Limits of translates of divergent geodesics and Integral points on one-sheeted hyperboloids

TL;DR

This paper investigates the distribution of divergent geodesic translates in hyperbolic spaces and applies the results to count integral points on one-sheeted hyperboloids, revealing asymptotic formulas with logarithmic factors.

Contribution

It provides a detailed description of limit distributions of translates of divergent geodesics and derives asymptotic counts for integral points on hyperboloids with explicit error terms.

Findings

Limit distribution of orthogonal translates of divergent geodesics described.
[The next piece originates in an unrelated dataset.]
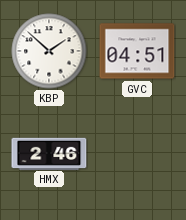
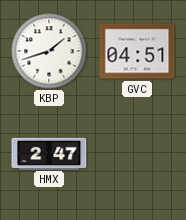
KBP: 1:52 -> 1:42
HMX: 2:46 -> 2:47
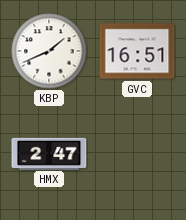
KBP: 1:42 -> 1:41
GVC: 04:51 -> 16:51
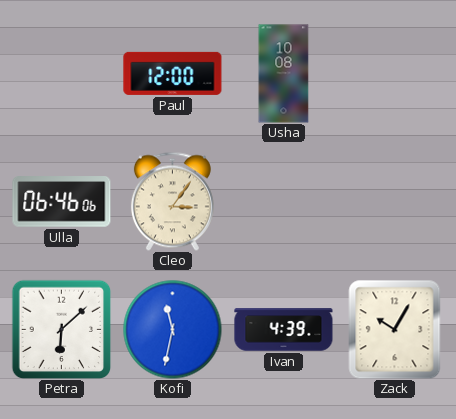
Asymptotic count of lattice points on hyperboloids with logarithmic growth established.

Smoothed counts of integral quadratic forms with fixed discriminant derived.

Abstract

For any non-uniform lattice $\Gamma $ in $SL(2,R)$, we describe the limit distribution of orthogonal translates of a divergent geodesic in $\Gamma \backslash SL(2,R)$. As an application, for a quadratic form $Q$ of signature $(2,1)$, a lattice $\Gamma $ in its isometry group, and $v_0\in R^3$ with $Q(v_0)>0$, we compute the asymptotic (with a logarithmic error term) of the number of points in a discrete orbit $v_0\Gamma $ of norm at most $T$, when the stabilizer of $v_0$ in $\Gamma $ is finite. Our result in particular implies that for any non-zero integer $d$, the smoothed count for number of integral binary quadratic forms with discriminant $d^2$ and with coefficients bounded by $T$ is asymptotic to $c\cdot T \log T +O(T)$.